The groom wore a black tuxedo, a damask-rose pink waistcoat and tie, and an ear-to-ear smile.
He picked out his wedding outfit at a mall in Virginia — his first time ever in one of the sprawling shopping centers that are monuments to consumerism in the suburban landscape across the United States.
During his 14 years living homeless on the streets of Washington, Dante White, 28, never realized that so much opulence existed. Nor had he had much luck in love in his life, having been thrown out of his mother’s home when he was just 14.
Last week, White married Nhiahni Chestnut, 39, a woman whose battles with drugs and alcohol had left her on the streets of the US capital as well.

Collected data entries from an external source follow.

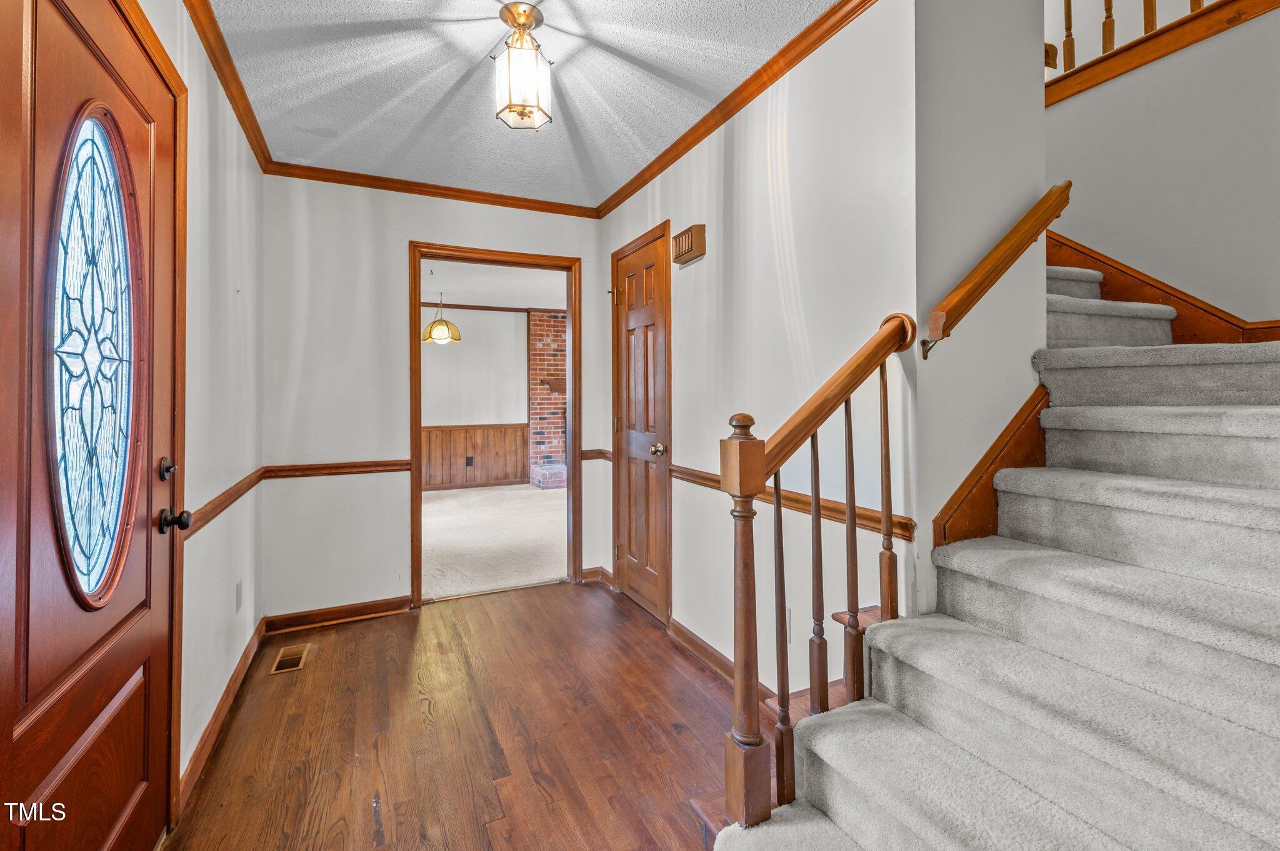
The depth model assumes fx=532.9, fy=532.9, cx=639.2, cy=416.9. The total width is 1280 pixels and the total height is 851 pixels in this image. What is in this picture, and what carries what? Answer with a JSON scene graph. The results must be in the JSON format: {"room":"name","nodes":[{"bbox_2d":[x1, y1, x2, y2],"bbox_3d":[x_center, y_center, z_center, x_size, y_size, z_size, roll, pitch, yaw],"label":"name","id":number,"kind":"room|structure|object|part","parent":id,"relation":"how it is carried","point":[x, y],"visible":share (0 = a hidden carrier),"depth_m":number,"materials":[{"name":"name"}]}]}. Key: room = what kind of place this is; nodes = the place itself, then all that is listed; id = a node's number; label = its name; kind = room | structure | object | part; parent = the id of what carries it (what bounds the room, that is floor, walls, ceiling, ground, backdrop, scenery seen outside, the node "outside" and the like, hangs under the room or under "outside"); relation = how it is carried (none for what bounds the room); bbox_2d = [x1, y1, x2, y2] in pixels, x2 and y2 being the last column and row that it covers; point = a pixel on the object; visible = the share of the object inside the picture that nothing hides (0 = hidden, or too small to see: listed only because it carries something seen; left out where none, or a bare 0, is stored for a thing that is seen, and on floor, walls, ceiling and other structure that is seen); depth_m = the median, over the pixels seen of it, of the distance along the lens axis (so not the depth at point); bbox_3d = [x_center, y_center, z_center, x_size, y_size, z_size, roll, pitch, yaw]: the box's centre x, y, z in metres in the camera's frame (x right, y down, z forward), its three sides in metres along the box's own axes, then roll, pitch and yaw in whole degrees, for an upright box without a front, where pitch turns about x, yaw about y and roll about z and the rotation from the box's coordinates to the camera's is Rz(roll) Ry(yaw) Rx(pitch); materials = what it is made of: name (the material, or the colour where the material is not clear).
{"room":"entryway","nodes":[
{"label":"entryway","id":0,"kind":"room"},
{"bbox_2d":[130,0,266,826],"bbox_3d":[-1.108,-0.085,0.893,0.125,2.534,4.241,0,0,-25],"label":"left wall","id":1,"kind":"structure","parent":0,"point":[214,256],"depth_m":1.99,"materials":[{"name":"white paint"}]},
{"bbox_2d":[0,0,182,850],"bbox_3d":[-1.139,0.140,1.130,0.114,2.061,0.949,0,0,-25],"label":"front door","id":2,"kind":"structure","parent":1,"relation":"in","point":[136,639],"depth_m":1.10,"materials":[{"name":"brown wood"}]},
{"bbox_2d":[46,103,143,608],"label":"oval window","id":3,"kind":"structure","parent":2,"relation":"in","point":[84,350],"depth_m":1.14,"materials":[{"name":"glass"}]},
{"bbox_2d":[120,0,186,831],"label":"door frame","id":4,"kind":"structure","parent":1,"relation":"attached to","point":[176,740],"depth_m":1.52,"materials":[{"name":"brown wood"}]},
{"bbox_2d":[176,618,266,816],"bbox_3d":[-1.620,1.112,2.120,0.017,0.091,1.693,0,0,-25],"label":"baseboard","id":5,"kind":"structure","parent":1,"relation":"attached to","point":[241,666],"depth_m":1.93,"materials":[{"name":"brown wood"}]},
{"bbox_2d":[178,466,268,536],"bbox_3d":[-1.652,0.327,2.141,0.032,0.067,1.430,0,0,-25],"label":"chair rail","id":6,"kind":"object","parent":1,"relation":"attached to","point":[249,487],"visible":0.46,"depth_m":2.02,"materials":[{"name":"brown wood"}]},
{"bbox_2d":[183,0,271,168],"bbox_3d":[-1.246,-1.335,1.354,0.061,0.075,3.459,0,0,-25],"label":"crown molding","id":7,"kind":"structure","parent":1,"relation":"attached to","point":[226,85],"depth_m":2.06,"materials":[{"name":"brown wood"}]},
{"bbox_2d":[234,579,243,610],"bbox_3d":[-1.749,0.783,2.330,0.011,0.121,0.074,0,0,-25],"label":"wall outlet","id":8,"kind":"object","parent":1,"relation":"attached to","point":[239,587],"visible":0.95,"depth_m":2.31,"materials":[{"name":"white plastic"}]},
{"bbox_2d":[253,173,607,621],"bbox_3d":[-1.119,-0.115,3.284,2.047,2.501,0.119,0,0,-25],"label":"back wall","id":9,"kind":"structure","parent":0,"point":[429,229],"depth_m":2.99,"materials":[{"name":"white paint"}]},
{"bbox_2d":[262,595,411,634],"bbox_3d":[-1.672,1.095,2.973,0.777,0.091,0.021,0,0,-25],"label":"baseboard","id":10,"kind":"structure","parent":9,"relation":"attached to","point":[382,609],"depth_m":2.95,"materials":[{"name":"brown wood"}]},
{"bbox_2d":[262,458,411,478],"bbox_3d":[-1.681,0.289,2.974,0.781,0.067,0.033,0,0,-25],"label":"chair rail","id":11,"kind":"object","parent":9,"relation":"attached to","point":[327,467],"visible":0.78,"depth_m":2.95,"materials":[{"name":"brown wood"}]},
{"bbox_2d":[263,161,598,216],"bbox_3d":[-1.118,-1.344,3.213,1.891,0.067,0.056,0,0,-25],"label":"crown molding","id":12,"kind":"structure","parent":9,"relation":"attached to","point":[554,207],"depth_m":3.13,"materials":[{"name":"brown wood"}]},
{"bbox_2d":[409,241,582,607],"bbox_3d":[-0.888,0.083,3.389,1.136,2.088,0.167,0,0,-25],"label":"door frame","id":13,"kind":"structure","parent":9,"relation":"in","point":[414,314],"depth_m":3.36,"materials":[{"name":"brown wood"}]},
{"bbox_2d":[580,448,611,460],"bbox_3d":[-0.299,0.253,3.574,0.148,0.064,0.145,0,0,-25],"label":"chair rail","id":14,"kind":"object","parent":9,"relation":"attached to","point":[584,457],"visible":0.56,"depth_m":3.55,"materials":[{"name":"brown wood"}]},
{"bbox_2d":[580,566,614,588],"bbox_3d":[-0.268,1.073,3.534,0.139,0.096,0.170,0,0,-25],"label":"baseboard","id":15,"kind":"structure","parent":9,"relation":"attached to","point":[592,569],"depth_m":3.56,"materials":[{"name":"brown wood"}]},
{"bbox_2d":[167,579,751,850],"bbox_3d":[0.103,1.192,1.263,2.680,0.096,4.919,0,0,-25],"label":"wood floor","id":16,"kind":"structure","parent":0,"point":[572,599],"depth_m":1.90,"materials":[{"name":"brown wood"}]},
{"bbox_2d":[270,642,310,674],"bbox_3d":[-1.649,1.140,2.520,0.120,0.007,0.280,0,0,-25],"label":"floor vent","id":17,"kind":"object","parent":16,"relation":"in","point":[296,651],"visible":0.97,"depth_m":2.51,"materials":[{"name":"metal"}]},
{"bbox_2d":[697,266,1279,850],"bbox_3d":[1.534,-0.072,1.463,2.904,2.442,1.960,0,0,-25],"label":"staircase","id":18,"kind":"structure","parent":16,"relation":"on","point":[1275,733],"depth_m":1.25,"materials":[{"name":"carpet"}]},
{"bbox_2d":[721,307,918,837],"bbox_3d":[0.479,0.369,1.382,0.669,1.443,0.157,0,0,-25],"label":"stair railing","id":19,"kind":"object","parent":18,"relation":"on","point":[755,619],"visible":0.9,"depth_m":1.29,"materials":[{"name":"brown wood"}]},
{"bbox_3d":[0.344,0.529,1.311,0.029,0.813,0.030,0,0,-25],"label":"baluster","id":20,"kind":"part","parent":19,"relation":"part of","materials":[{"name":"brown wood"}]},
{"bbox_2d":[421,306,529,490],"bbox_3d":[-2.643,-0.249,7.315,4.697,2.598,0.122,0,0,-25],"label":"far room wall","id":21,"kind":"structure","parent":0,"point":[517,415],"depth_m":7.44,"materials":[{"name":"paint"}]},
{"bbox_2d":[422,423,529,490],"bbox_3d":[-2.942,0.566,7.105,3.392,0.868,0.085,0,0,-25],"label":"wainscoting","id":22,"kind":"structure","parent":21,"relation":"attached to","point":[457,455],"depth_m":7.42,"materials":[{"name":"brown wood"}]},
{"bbox_2d":[465,455,474,466],"bbox_3d":[-2.300,0.607,7.213,0.098,0.138,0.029,0,0,-25],"label":"wall outlet","id":23,"kind":"object","parent":22,"relation":"attached to","point":[469,465],"visible":0.98,"depth_m":7.20,"materials":[{"name":"black"}]},
{"bbox_2d":[421,300,565,315],"bbox_3d":[-2.568,-1.540,7.254,5.007,0.067,0.159,0,0,-25],"label":"crown molding","id":24,"kind":"structure","parent":21,"relation":"attached to","point":[474,306],"depth_m":7.55,"materials":[{"name":"brown wood"}]},
{"bbox_2d":[420,482,566,600],"bbox_3d":[-1.464,1.105,5.503,4.841,0.099,4.190,0,0,-25],"label":"carpet floor","id":25,"kind":"structure","parent":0,"point":[447,502],"depth_m":4.67,"materials":[{"name":"beige carpet"}]},
{"bbox_2d":[526,309,568,490],"bbox_3d":[-0.818,-0.264,7.578,1.343,2.530,1.127,0,0,-25],"label":"brick fireplace","id":26,"kind":"object","parent":25,"relation":"on","point":[539,334],"visible":0.53,"depth_m":7.69,"materials":[{"name":"red brick"}]},
{"bbox_2d":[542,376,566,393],"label":"mantel shelf","id":27,"kind":"object","parent":26,"relation":"attached to","point":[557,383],"visible":0.34,"depth_m":7.37,"materials":[{"name":"brown wood"}]},
{"bbox_2d":[420,258,566,310],"bbox_3d":[-1.723,-1.543,5.566,5.047,0.109,4.210,0,0,-25],"label":"far room ceiling","id":28,"kind":"structure","parent":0,"point":[454,284],"depth_m":6.10,"materials":[{"name":"white paint"}]},
{"bbox_2d":[420,293,461,343],"bbox_3d":[-2.204,-1.122,5.934,0.402,0.609,0.398,0,0,-25],"label":"pendant lamp","id":29,"kind":"object","parent":28,"relation":"hanging from","point":[432,329],"visible":0.99,"depth_m":5.84,"materials":[{"name":"gold"}]},
{"bbox_2d":[202,0,834,209],"bbox_3d":[-0.241,-1.399,1.347,2.195,0.107,4.447,0,0,-25],"label":"ceiling","id":30,"kind":"structure","parent":0,"point":[477,50],"depth_m":2.14,"materials":[{"name":"white paint"}]},
{"bbox_2d":[492,1,554,131],"bbox_3d":[-0.399,-1.185,1.826,0.195,0.371,0.195,0,0,-25],"label":"ceiling light","id":31,"kind":"object","parent":30,"relation":"attached to","point":[527,18],"visible":1,"depth_m":1.78,"materials":[{"name":"gold"}]},
{"bbox_2d":[596,0,918,706],"bbox_3d":[0.298,-0.126,2.651,0.122,2.521,2.455,0,0,-25],"label":"right wall","id":32,"kind":"structure","parent":0,"point":[707,264],"depth_m":1.98,"materials":[{"name":"white paint"}]},
{"bbox_2d":[612,225,671,626],"bbox_3d":[-0.009,0.080,3.119,0.100,2.056,0.628,0,0,-25],"label":"closet door","id":33,"kind":"structure","parent":32,"relation":"in","point":[629,544],"depth_m":3.10,"materials":[{"name":"brown wood"}]},
{"bbox_3d":[0.100,0.176,2.855,0.074,0.065,0.068,0,0,-25],"label":"brass doorknob","id":34,"kind":"part","parent":33,"relation":"part of","materials":[{"name":"gold metal"}]},
{"bbox_2d":[671,224,706,265],"bbox_3d":[0.230,-0.830,2.582,0.066,0.143,0.218,0,0,-25],"label":"door chime","id":35,"kind":"object","parent":32,"relation":"attached to","point":[692,244],"visible":0.98,"depth_m":2.53,"materials":[{"name":"brown wood"}]},
{"bbox_2d":[663,616,777,705],"bbox_3d":[0.413,1.090,2.270,0.020,0.091,1.327,0,0,-25],"label":"baseboard","id":36,"kind":"structure","parent":32,"relation":"attached to","point":[690,644],"depth_m":2.46,"materials":[{"name":"brown wood"}]},
{"bbox_2d":[595,0,876,221],"bbox_3d":[0.306,-1.335,2.430,0.063,0.072,2.812,0,0,-25],"label":"crown molding","id":37,"kind":"structure","parent":32,"relation":"attached to","point":[655,174],"depth_m":2.19,"materials":[{"name":"brown wood"}]},
{"bbox_2d":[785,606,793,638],"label":"wall outlet","id":38,"kind":"object","parent":32,"relation":"attached to","point":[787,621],"visible":0.3,"depth_m":1.99,"materials":[{"name":"white plastic"}]},
{"bbox_2d":[670,463,914,540],"bbox_3d":[0.424,0.306,2.186,0.031,0.066,1.685,0,0,-25],"label":"chair rail","id":39,"kind":"object","parent":32,"relation":"attached to","point":[770,495],"visible":0.47,"depth_m":1.82,"materials":[{"name":"brown wood"}]},
{"bbox_2d":[911,0,1051,623],"bbox_3d":[1.130,-1.052,1.778,0.923,4.389,0.119,0,0,-25],"label":"stair side wall","id":40,"kind":"structure","parent":0,"point":[950,100],"depth_m":1.69,"materials":[{"name":"white paint"}]},
{"bbox_2d":[930,383,1050,553],"bbox_3d":[1.248,0.270,1.752,0.803,0.817,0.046,0,0,-25],"label":"stair skirt board","id":41,"kind":"structure","parent":40,"relation":"attached to","point":[1035,423],"depth_m":1.71,"materials":[{"name":"brown wood"}]},
{"bbox_2d":[923,181,1072,360],"bbox_3d":[1.152,-0.505,1.680,0.666,0.638,0.092,0,0,-25],"label":"handrail","id":42,"kind":"object","parent":40,"relation":"attached to","point":[990,284],"visible":0.98,"depth_m":1.63,"materials":[{"name":"brown wood"}]},
{"bbox_2d":[1045,0,1279,337],"bbox_3d":[2.390,-0.475,1.923,0.121,2.789,2.892,0,0,-25],"label":"stairwell wall","id":43,"kind":"structure","parent":0,"point":[1238,296],"depth_m":2.19,"materials":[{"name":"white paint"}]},
{"bbox_2d":[1043,0,1279,106],"bbox_3d":[2.599,-2.329,2.139,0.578,1.529,2.450,0,0,-25],"label":"upper railing","id":44,"kind":"object","parent":43,"relation":"attached to","point":[1195,15],"visible":0.68,"depth_m":2.47,"materials":[{"name":"brown wood"}]},
{"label":"baluster","id":45,"kind":"part","parent":44,"relation":"part of","materials":[{"name":"brown wood"}]},
{"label":"baluster","id":46,"kind":"part","parent":44,"relation":"part of","materials":[{"name":"brown wood"}]},
{"bbox_2d":[1044,231,1279,346],"bbox_3d":[2.086,-0.929,1.899,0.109,2.546,2.586,0,0,-25],"label":"stair skirt board","id":47,"kind":"structure","parent":43,"relation":"attached to","point":[1085,254],"depth_m":2.04,"materials":[{"name":"brown wood"}]}
]}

Both are unemployed.
“I was basically living from day to day, trying to survive, and I wound up meeting him,” Chestnut told AFP at the couple’s wedding, held in the tiny chapel of Grace Episcopal Church in Washington’s Georgetown neighborhood.
“Something clicked, the chemistry was there,” said the bride, dressed in a flowing white ensemble with a pink flower.
“We’ve been together ever since. That was nine years ago. He was outside. It kind of clicked because we were in kind of the same situation. We started hanging out with each other, talking,” she said.
The two also frequented a Bible study and meal program run by Grace Episcopal Church on Saturdays. It was there, a few months ago, that White, 28, revealed to a parishioner how much he wished he could afford to marry the woman who had brought light into his life on the streets.